We've all heard about how becoming a mother can be the kiss of career death for some women.
Tell an unsympathetic employer that you need to duck out early to schlep a sick kid to the doctor one time too many and you can say goodbye to that high-profile project you were hoping to land. Try to return to full-time work after a several years home with the kids and you could find picking up where you left off -- and collecting a comparable salary -- about as easy as getting your kids to bed after they've downed a couple cans of Red Bull. Factor in the airtight job market the recent recession has left us with and you're doubly damned.
But it's not just moms who have to contend with their career growth being sidelined by parenthood. There's a daddy track, too.
Kent, a Web advertising professional from Seattle, has been on it. He lost his job of 10 years in 2007, when the family-friendly company he worked for shipped his department to another state. As a single dad with a developmentally disabled teenager, Kent was reluctant to move away from his son's school, not to mention the extended family he relied on for moral support.
But replacing the lost job has been difficult. One company let him go after four months because his son's medical appointments made him miss too much work. ("When you work in a high-pressure corporate environment, people aren't always as cool about that stuff," Kent said). Another job with more flexible hours was strictly temporary and came with a substantial drop in pay and responsibility ("I was essentially a clerk," he said).
Sure, some work is better than none these days. But this single father says he can't help feeling that he's been involuntarily daddy-tracked -- and that he's facing a bit of a double-standard.
"Obviously, women are forced into gender roles," he said. "But men are forced into gender roles, too. There's a lot of pressure on men that the job comes first. I feel like a strange bird as a single father who's dedicated all this time and energy raising my son.

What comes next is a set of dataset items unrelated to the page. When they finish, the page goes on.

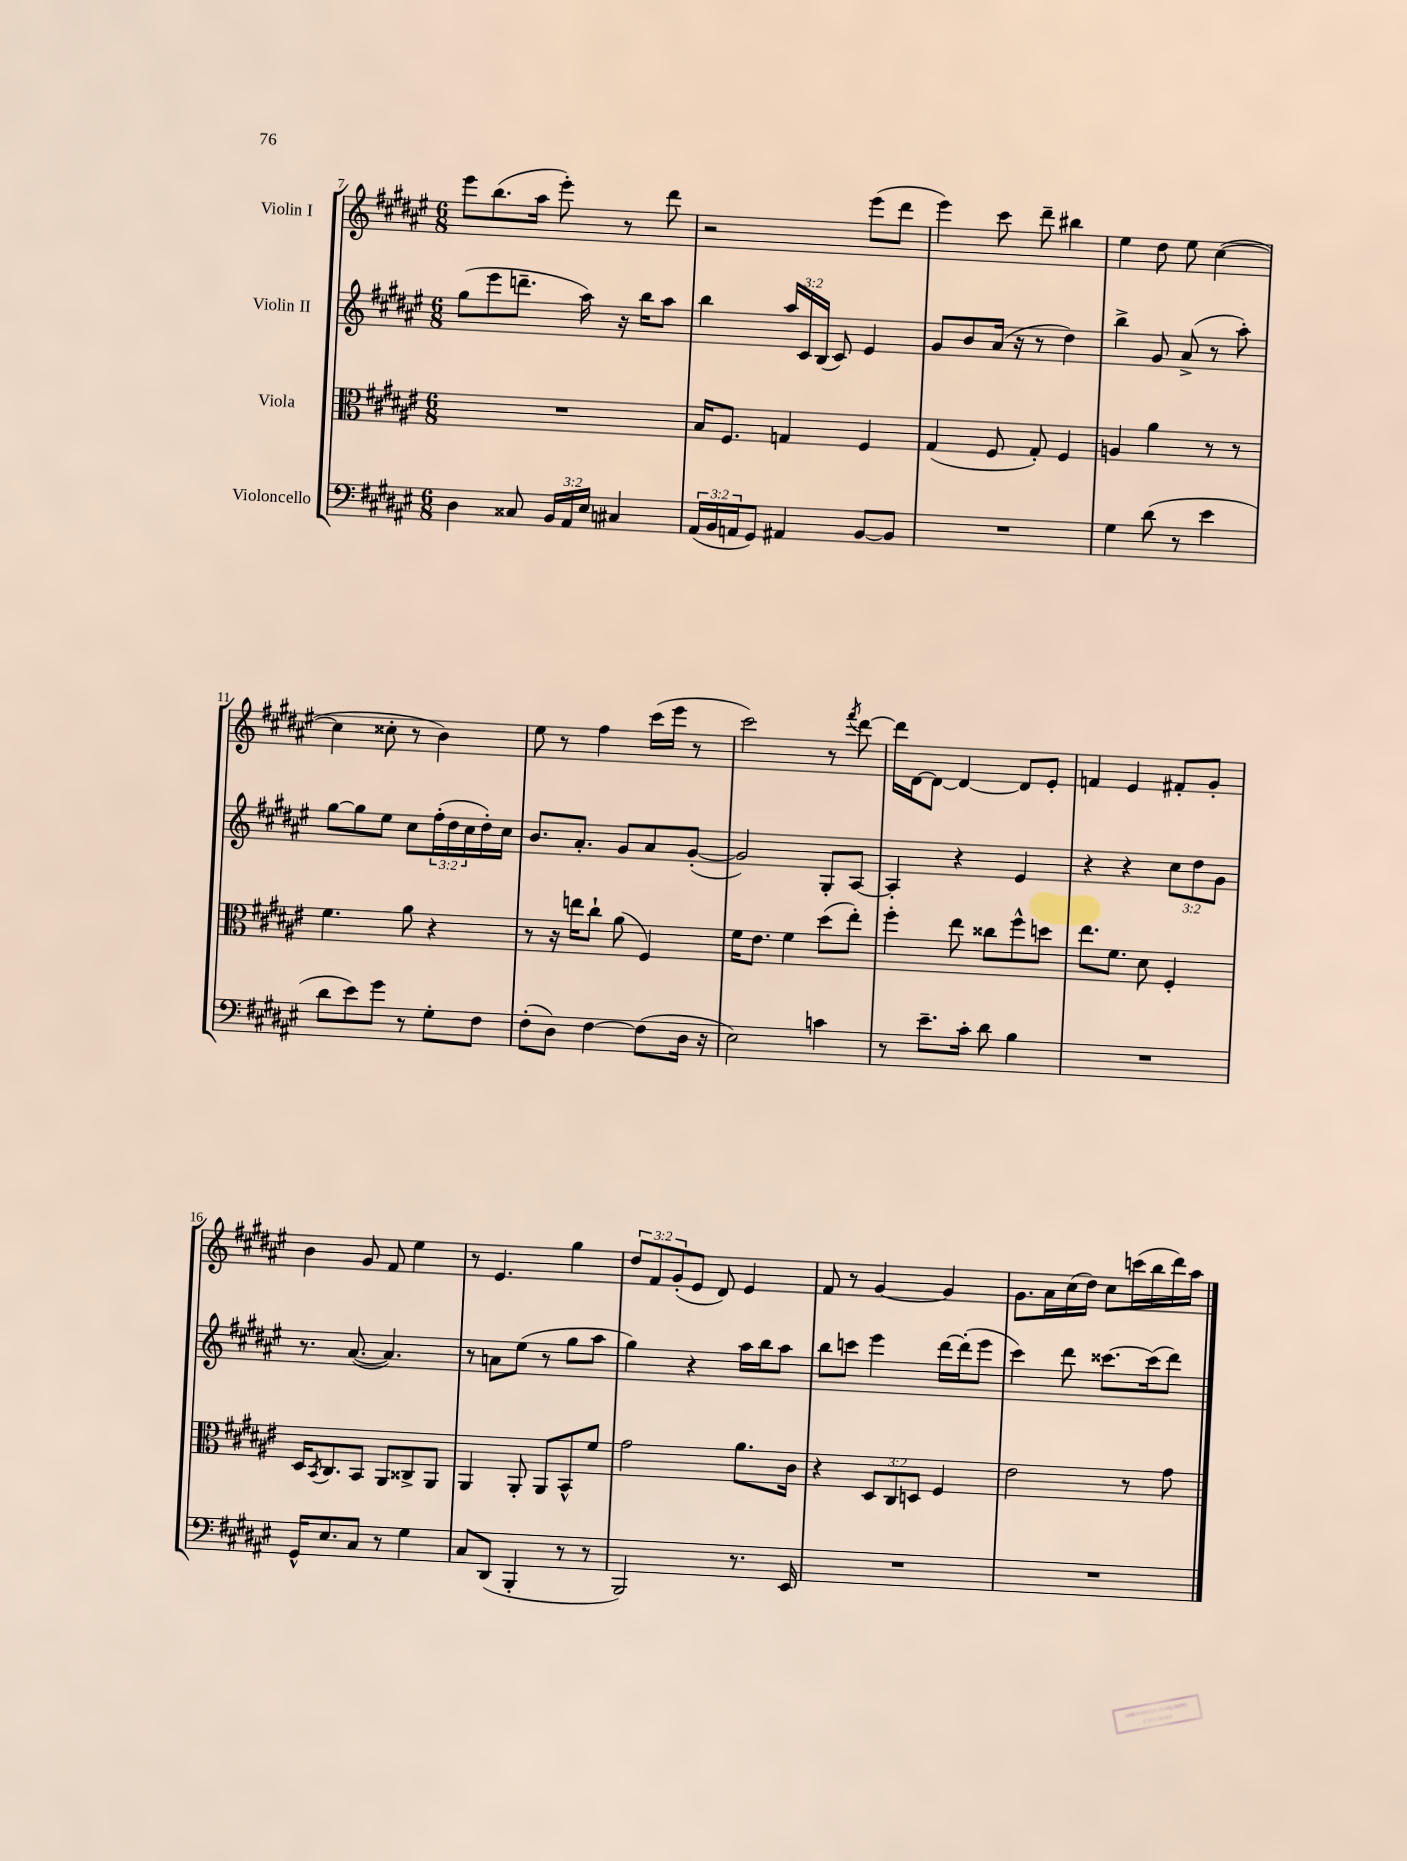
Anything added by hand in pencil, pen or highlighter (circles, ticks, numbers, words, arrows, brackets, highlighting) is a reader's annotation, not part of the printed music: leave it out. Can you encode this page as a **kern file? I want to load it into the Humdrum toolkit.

**kern	**kern	**kern	**kern
*staff4	*staff3	*staff2	*staff1
*clefF4	*clefC3	*clefG2	*clefG2
*k[f#c#g#d#a#e#]	*k[f#c#g#d#a#e#]	*k[f#c#g#d#a#e#]	*k[f#c#g#d#a#e#]
*M6/8	*M6/8	*M6/8	*M6/8
4D#	2.r	(8gg#	8eee#
.	.	8eee#	(8.bb
8C##	.	8.ddd~	.
.	.	.	16aa#
24BB	.	.	8eee#')
24AA#	.	.	.
.	.	16aa#)	.
24E#	.	.	.
4C#	.	16r	8r
.	.	16bb	.
.	.	8aa#	8ddd#
=	=	=	=
(24AA#	16B	4bb	2r
24BB	.	.	.
.	8.F#	.	.
24AA	.	.	.
8GG#)	.	.	.
4AA#	4G	24aa#	.
.	.	24c#	.
.	.	(24B	.
.	.	8c#)	.
[8BB	4F#	4e#	(8eee#
8BB]	.	.	8ddd#
=	=	=	=
2.r	(4G#	8g#	4eee#)
.	.	8b	.
.	8F#	(16a#	8ccc#
.	.	16r	.
.	8G#')	8r	8ddd#~
.	4F#	4dd#)	4bb#
=	=	=	=
4G#	4A	4bb^	4ee#
(8d#	4a#	8g#	8dd#
8r	.	(8a#^	8ee#
4e#	8r	8r	([4cc#
.	8r	8aa#')	.
=	=	=	=
8d#	4.f#	[8gg#	4cc#]
8e#)	.	8gg#]	.
8g#	.	8ee#	8cc##'
8r	8a#	8cc#	8r
8G#'	4r	(24ff#'	4b)
.	.	24dd#	.
.	.	24cc#	.
8F#	.	16dd#')	.
.	.	16cc#	.
=	=	=	=
(8F#'	8r	8.b	8ee#
8D#)	16r	.	8r
.	16ee	8.a#'	.
[4F#	8cc#`	.	4ff#
.	(8a#	8g#	.
(8F#]	4F#)	8a#	(16ccc#
.	.	.	16eee#
16D#	.	([8g#'	8r
16r	.	.	.
=	=	=	=
2E#)	16f#	2g#])	2ccc#)
.	8.e#	.	.
.	4f#	.	.
4c	(8dd#	8G#'	8r
.	.	.	8qfff#
.	8ee#')	[8A#	[8ddd#
=	=	=	=
8r	4ff#'	4A#']	16ddd#]
.	.	.	[16d#
8.e#~	.	.	8d#_
.	8ee#	4r	4d#_
16c#'	.	.	.
8d#	8cc##	.	.
4B	8ff#^^	4e#	8d#]
.	8dd	.	8e#'
=	=	=	=
2.r	8.ee#	4r	4f
.	8.f#	.	.
.	.	4r	4e#
.	8d#	.	.
.	4F#'	12cc#	8f#'
.	.	12dd#	.
.	.	.	8g#'
.	.	12g#	.
=	=	=	=
16GG#^^	16D#	8.r	4b
.	8qBB	.	.
8.E#	8.C#	.	.
.	.	([8.a#	.
8C#	8BB	.	8g#
8r	8AA#	4.a#])	8f#
4G#	8C##^	.	4ee#
.	8AA#	.	.
=	=	=	=
8C#	4AA#	8r	8r
(8DD#	.	8a	4.e#
4BBB'	8AA#'	(8ee#	.
.	8AA#	8r	.
8r	8BB^^	8gg#	4gg#
8r	8f#	8aa#	.
=	=	=	=
2BBB)	2g#	4gg#)	12dd#
.	.	.	12f#
.	.	.	(12g#'
.	.	4r	8e#
.	.	.	8d#)
8.r	8.a#	16aa#	4e#
.	.	16bb	.
.	.	8aa#	.
16EE#	16c#	.	.
=	=	=	=
2.r	4r	8bb	8f#
.	.	8ccc	8r
.	12D#	4eee#	[4g#
.	12C#	.	.
.	12D	.	.
.	4F#	[16ddd#	4g#]
.	.	(16ddd#']	.
.	.	8eee#	.
=	=	=	=
2.r	2e#	4ccc#)	8.g#
.	.	.	16a#
.	.	8ddd#	(16cc#
.	.	.	16dd#)
.	.	[8.ccc##	8cc#
.	8r	.	(16ccc
.	.	(16ccc##]	16bb
.	8g#	8ddd#)	16ddd#)
.	.	.	16aa#
==	==	==	==
*-	*-	*-	*-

That's unfortunate."
Between the recession and the rise in women who outearn their husbands, more men continue to step up to the primary caregiver plate.
A new survey from the Center for Work-Life Policy, a non-profit think tank, found that 26 percent of men polled had voluntarily left their job to care for a child or an aging relative -- more than double the number of men who did so just five years ago.
Sadly, some employers have yet to wrap their heads around the fact that men can be primary caregivers and women primary breadwinners.
Because stay-at-home dads remain a minority, men returning to work after an extended caregiving hiatus traditionally have elicited more raised eyebrows than their female counterparts, said economist Sylvia Ann Hewlett, president of the Center for Work-Life Policy.
"All of a sudden that gap in your resume is questioned by employers," Hewlett said. "Men who take time off to caregive are even more stigmatized than women going back in."
"You just don't get a lot of respect for it," said a professor in Houston I'll call "Joel."
Joel left his tenured position five years ago to teach part-time and stay at home with his infant son while his wife worked full-time. Now that Joel's ready to return to full-time work, he's having a hard time restarting his academic career.